Jeszcze jakoś wytrzymuję. Wiesz.. Te kilka lat daje do myślenia.
– Kilka?
– Tak – zaśmiałem się
cicho i położyłem się na oparciu kanapy. – Jestem żałosny, prawda?
– Nie – odpowiedział
bez wahania.
– Dzięki, Kai. Jesteś
najlepszy – pocałowałem go w policzek.
– Ty też nie jesteś
jemu obojętny – usłyszałem nagle cichy głos.
– Co?
– Jeszcze nigdy nie
widziałem u niego takiego wyrazu twarzy... Od zaskoczenia przez złość, aż po
miłość i współczucie. Znam Was lepiej niż możecie to sobie wyobrazić... Umiem
rozpoznać u Was każdą z emocji.. Taki przywilej lidera – zaśmiał się, a ja
spojrzałem na niego zaskoczony. – Nie jesteś dla niego tylko przyjacielem, Uru.
Wtedy z tą męską dziwką to – pokręcił rozbawiony głową. – Chciał się na kimś
wyżyć.. Akurat padło na Ciebie. Aoi był zły za to, że chodzisz się zaspokajać
niewiadomo gdzie, a przecież masz jego.
– Boże.. Co to za
idiota – roześmiałem się. – Wiem, że nie jestem lepszy, ale jak to słyszę, to –
westchnąłem. – Mogłem mu to powiedzieć, prawda? – wyszeptałem. – Nie chciałem
żeby to tak wyszło.
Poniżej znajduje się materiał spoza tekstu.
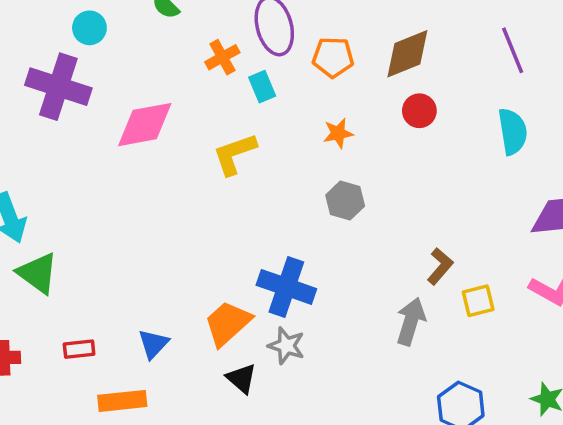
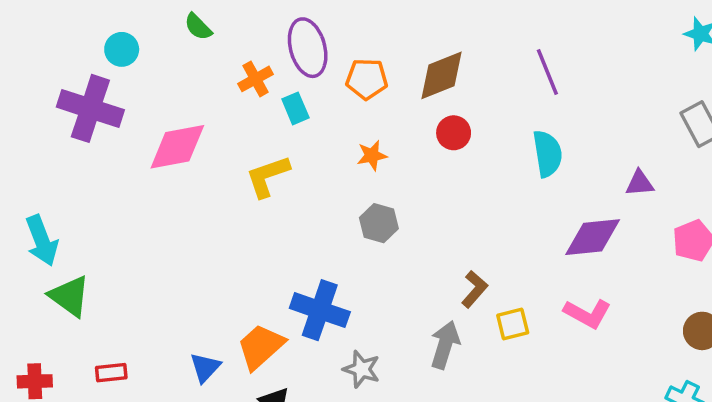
blue triangle: (153, 344) -> (205, 367), moved
gray star: (286, 346) -> (361, 369), moved

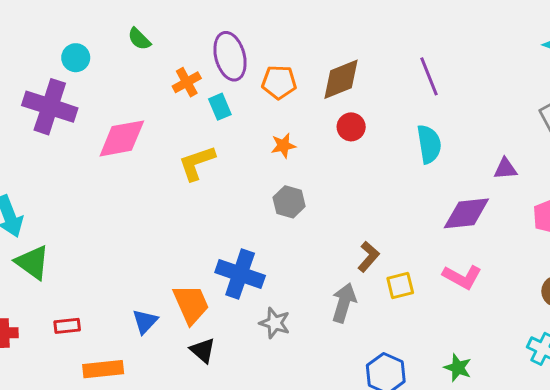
orange trapezoid: (261, 347) -> (191, 304), turned 108

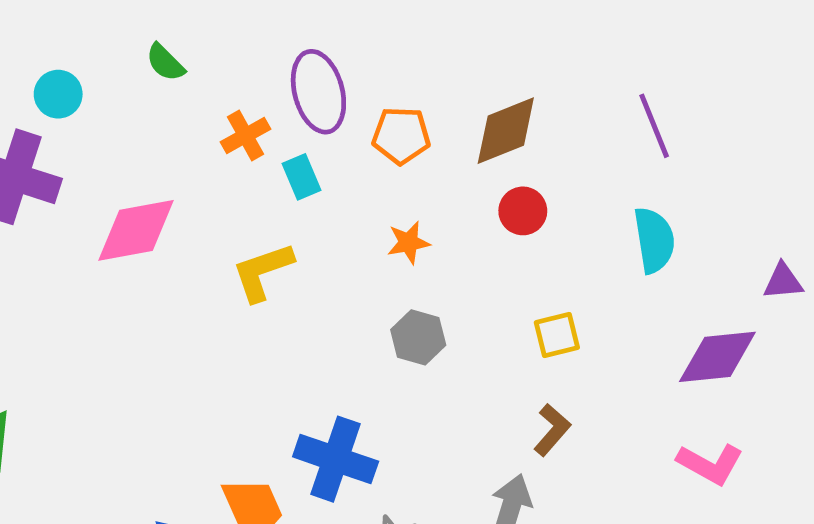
yellow square: (400, 285) -> (557, 335), moved

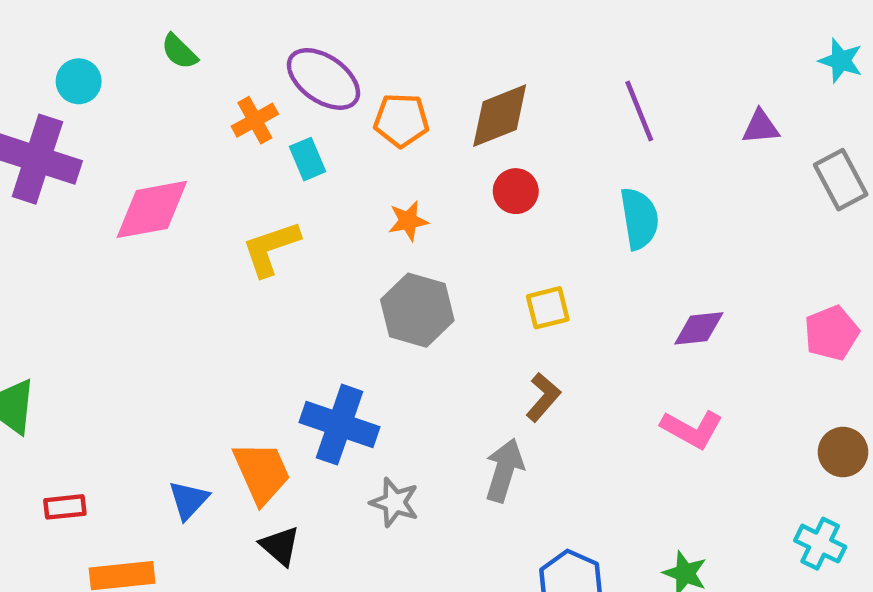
purple ellipse: (318, 92) -> (323, 79), turned -40
purple triangle: (783, 281) -> (761, 127), moved
gray hexagon: (418, 337) -> (417, 310), size x1.4
purple diamond: (717, 357) -> (699, 328), size x0.7

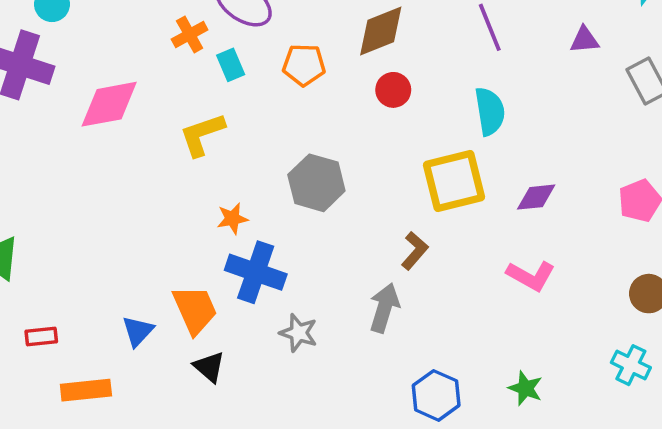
orange pentagon: (401, 120) -> (304, 65), moved
orange star: (408, 221) -> (232, 219), moved
yellow square: (548, 308) -> (454, 181), moved, size x1.8

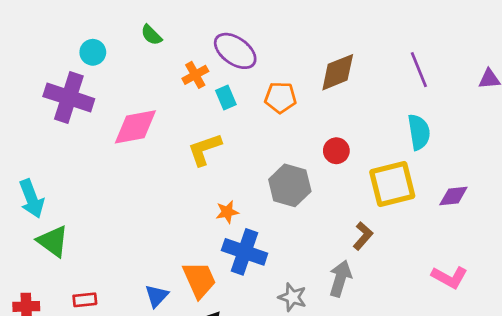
red circle: (393, 90) -> (336, 151), moved
pink L-shape: (531, 276) -> (449, 277), moved
gray star: (299, 333) -> (292, 297), moved

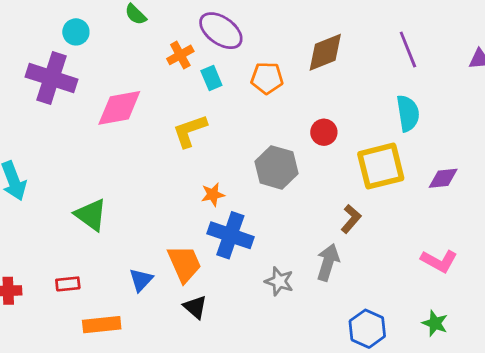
green triangle: (53, 241) -> (91, 215), moved

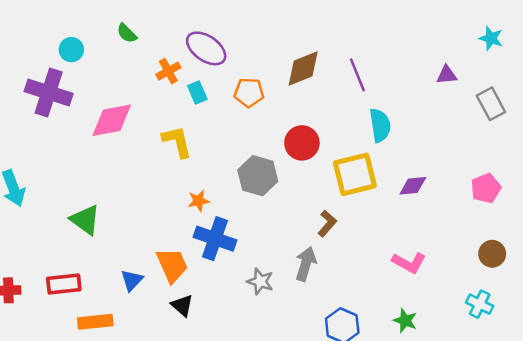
purple line: (408, 50) -> (357, 75), moved
yellow L-shape: (190, 131) -> (177, 142), turned 96
red circle: (324, 132) -> (302, 143), size x1.4
red rectangle: (68, 284) -> (64, 284), size x1.5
On mnie teraz znienawidzi, prawda?
– Nie – usłyszeliśmy
nad głową głos Aoi’ a, na który tak bardzo się wystraszyłem, że musiałem się
złapać za serce.
– O ja pierdole –
wydusiłem oddychając szybciej. Serce kuło mnie niemiłosiernie.
– Hej, Uru.. W
porządku? – spytał zmartwiony Kai.
– Nie – wydusiłem
nachylając się i kładąc czoło na ręce, a drugą dalej trzymałem na sercu.
– Zostawisz nas na
chwilę? – Aoi zwrócił się do lidera.
– Nie spieprz tego –
poklepał mnie po ramieniu, a następnie wstał i odszedł.
Czarnowłosy usiadł
koło mnie, ale ja nie patrzyłem na niego. Dalej trzymałem się za serce, które
kuło i kuło.
– Nigdy więcej mnie
tak nie strasz – wyszeptałem.
– Nie przesadzaj.
– Nie przesadzam –
wstałem i z lekkim trudem ruszyłem na tyły pojazdu. Słyszałem, że idzie za mną.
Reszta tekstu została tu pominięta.